START Data provided
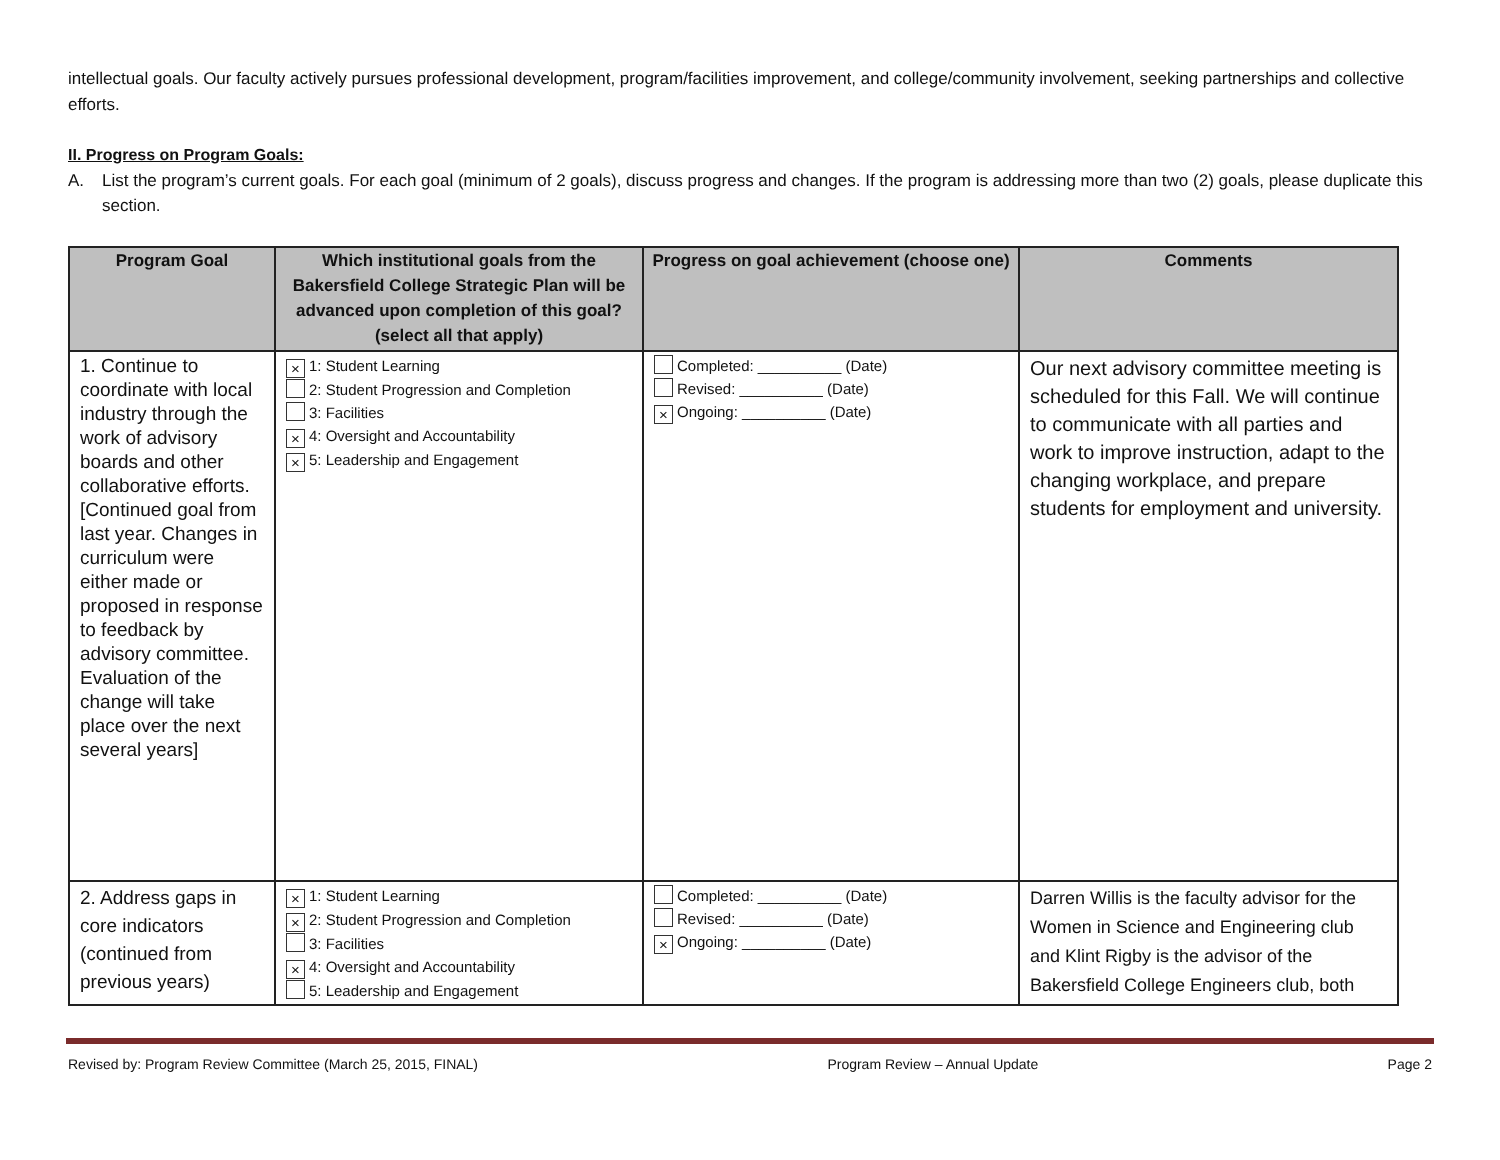intellectual goals. Our faculty actively pursues professional development, program/facilities improvement, and college/community involvement, seeking partnerships and collective efforts.
II. Progress on Program Goals:
A. List the program’s current goals. For each goal (minimum of 2 goals), discuss progress and changes. If the program is addressing more than two (2) goals, please duplicate this section.
| Program Goal | Which institutional goals from the Bakersfield College Strategic Plan will be advanced upon completion of this goal? (select all that apply) | Progress on goal achievement (choose one) | Comments |
| --- | --- | --- | --- |
| 1. Continue to coordinate with local industry through the work of advisory boards and other collaborative efforts. [Continued goal from last year. Changes in curriculum were either made or proposed in response to feedback by advisory committee. Evaluation of the change will take place over the next several years] | × 1: Student Learning 2: Student Progression and Completion 3: Facilities × 4: Oversight and Accountability × 5: Leadership and Engagement | Completed: __________ (Date) Revised: __________ (Date) × Ongoing: __________ (Date) | Our next advisory committee meeting is scheduled for this Fall. We will continue to communicate with all parties and work to improve instruction, adapt to the changing workplace, and prepare students for employment and university. |
| 2. Address gaps in core indicators (continued from previous years) | × 1: Student Learning × 2: Student Progression and Completion 3: Facilities × 4: Oversight and Accountability 5: Leadership and Engagement | Completed: __________ (Date) Revised: __________ (Date) × Ongoing: __________ (Date) | Darren Willis is the faculty advisor for the Women in Science and Engineering club and Klint Rigby is the advisor of the Bakersfield College Engineers club, both |
Revised by: Program Review Committee (March 25, 2015, FINAL) Program Review – Annual Update Page 2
END Data provided
§ Task statement:
Across the whole listing above, find every line with the string "Bakersfield" and copy it.

§ The answer:
| Program Goal | Which institutional goals from the Bakersfield College Strategic Plan will be advanced upon completion of this goal? (select all that apply) | Progress on goal achievement (choose one) | Comments |
| 2. Address gaps in core indicators (continued from previous years) | × 1: Student Learning × 2: Student Progression and Completion 3: Facilities × 4: Oversight and Accountability 5: Leadership and Engagement | Completed: __________ (Date) Revised: __________ (Date) × Ongoing: __________ (Date) | Darren Willis is the faculty advisor for the Women in Science and Engineering club and Klint Rigby is the advisor of the Bakersfield College Engineers club, both |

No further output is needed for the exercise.